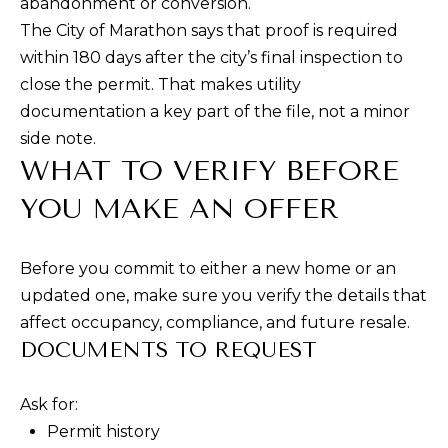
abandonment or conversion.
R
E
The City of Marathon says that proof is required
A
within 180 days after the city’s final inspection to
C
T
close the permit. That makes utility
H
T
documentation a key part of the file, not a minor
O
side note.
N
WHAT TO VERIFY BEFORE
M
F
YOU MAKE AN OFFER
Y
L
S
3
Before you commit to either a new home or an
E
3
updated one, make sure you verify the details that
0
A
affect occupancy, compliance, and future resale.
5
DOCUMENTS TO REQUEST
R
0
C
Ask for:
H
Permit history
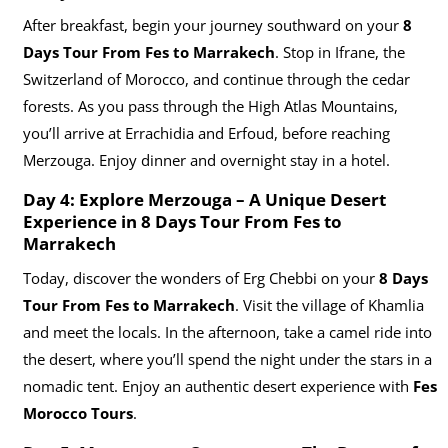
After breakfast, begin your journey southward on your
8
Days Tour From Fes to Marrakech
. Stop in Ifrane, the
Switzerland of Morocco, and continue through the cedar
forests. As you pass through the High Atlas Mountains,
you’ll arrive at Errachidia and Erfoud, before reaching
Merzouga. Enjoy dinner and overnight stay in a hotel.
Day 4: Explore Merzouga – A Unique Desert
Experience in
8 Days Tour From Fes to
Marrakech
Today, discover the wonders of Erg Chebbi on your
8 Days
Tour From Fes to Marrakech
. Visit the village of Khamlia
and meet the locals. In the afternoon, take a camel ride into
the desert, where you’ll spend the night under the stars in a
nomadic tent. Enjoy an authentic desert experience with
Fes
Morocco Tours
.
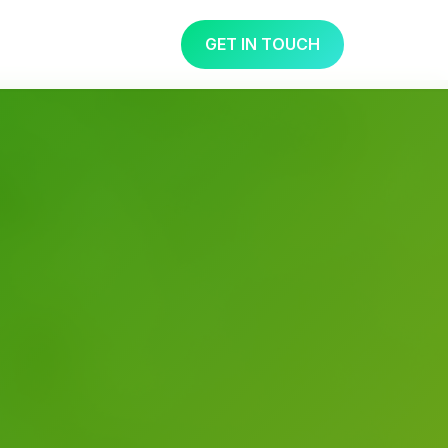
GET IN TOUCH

++++++++

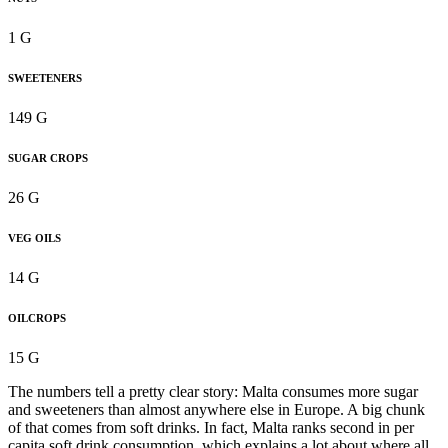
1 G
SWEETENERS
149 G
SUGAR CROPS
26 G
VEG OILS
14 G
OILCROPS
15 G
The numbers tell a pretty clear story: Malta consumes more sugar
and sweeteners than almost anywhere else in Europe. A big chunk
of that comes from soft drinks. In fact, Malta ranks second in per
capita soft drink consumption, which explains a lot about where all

++++++++

Give again the stretch of the entries above that begins at the line with "Permit history" and ends at the line with "GET IN TOUCH", word for word, with no pictures.

Permit history
After breakfast, begin your journey southward on your
8
Days Tour From Fes to Marrakech
. Stop in Ifrane, the
Switzerland of Morocco, and continue through the cedar
forests. As you pass through the High Atlas Mountains,
you’ll arrive at Errachidia and Erfoud, before reaching
Merzouga. Enjoy dinner and overnight stay in a hotel.
Day 4: Explore Merzouga – A Unique Desert
Experience in
8 Days Tour From Fes to
Marrakech
Today, discover the wonders of Erg Chebbi on your
8 Days
Tour From Fes to Marrakech
. Visit the village of Khamlia
and meet the locals. In the afternoon, take a camel ride into
the desert, where you’ll spend the night under the stars in a
nomadic tent. Enjoy an authentic desert experience with
Fes
Morocco Tours
.
GET IN TOUCH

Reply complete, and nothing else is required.